# [課題内容]
論理値の比較についての文章から、「bool value = ...; if (value)」から「というようなコードも頻繁に記述されています。」までの部分を、両端の語句も含めて一字も変えずに返してください。

# [抜粋テキスト]

論理値の比較
いっかい GDNJ でも書いたネタだけど、私の場合...
bool value = ...; if (value != false) { .... }
みたいなコードをみかけると、思考が2〜5秒停止する。*1if の中に入る条件を頭で瞬間に理解できないのだ。
bool value = ...; if (value) { .... }
当然、上のようなら瞬間的、逆に、
bool value = ...; if ((value == false) != false) { .... }
なんてレベルになると停止時間が5秒確定で、
bool value = ...; if (value == false && (value == false) != false) { .... }
なんてレベルになると、括弧付けの書き方の差異まで含めてたっぷり停止というか、一瞬思考破棄してしまいます。また、(現在の仕事環境のメンバーに関していえば)このようなコードを書いている人は、
bool value = ...; return value != false ? true : false;
というようなコードも頻繁に記述されています。
どうしてこんなコードが量産されているのか、ちょっと不思議におもったので考えてみましたが、もしかするとC言語によるプログラミング経験の高い人が、このような傾向になるのではないかと思うようになりました。具体的に問い詰めたわけではないのですがが、「この人は Java やってるな」とか、なんとなくわかるんですよね。*2 それで、上のような論理値の比較をするのは、どうもC言語系な人っぽいですね。
C言語では、明確な論理値型というものは存在せず、論理演算は非0(真)か0(偽)という判定を行われます。これに対して Pascal や Java では論理値を保持する bool や Boolean のような型があり、真偽の判定は論理型で扱います。*3 そして、このような論理型を保有する言語の多くは、論理判定にC言語などと互換性のあるゼロ判定を許容しないものが多いという特徴もあります。

# [記録データ]
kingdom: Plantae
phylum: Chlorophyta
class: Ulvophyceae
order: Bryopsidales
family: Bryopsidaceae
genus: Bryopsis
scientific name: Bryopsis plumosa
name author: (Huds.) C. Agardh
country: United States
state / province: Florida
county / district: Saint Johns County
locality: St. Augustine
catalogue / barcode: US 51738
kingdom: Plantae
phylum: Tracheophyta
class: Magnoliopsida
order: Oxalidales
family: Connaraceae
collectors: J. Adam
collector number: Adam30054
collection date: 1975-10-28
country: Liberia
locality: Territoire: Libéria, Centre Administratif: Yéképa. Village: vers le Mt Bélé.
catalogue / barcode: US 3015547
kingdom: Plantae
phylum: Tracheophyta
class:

# [解答欄]
bool value = ...; if (value) { .... }
当然、上のようなら瞬間的、逆に、
bool value = ...; if ((value == false) != false) { .... }
なんてレベルになると停止時間が5秒確定で、
bool value = ...; if (value == false && (value == false) != false) { .... }
なんてレベルになると、括弧付けの書き方の差異まで含めてたっぷり停止というか、一瞬思考破棄してしまいます。また、(現在の仕事環境のメンバーに関していえば)このようなコードを書いている人は、
bool value = ...; return value != false ? true : false;
というようなコードも頻繁に記述されています。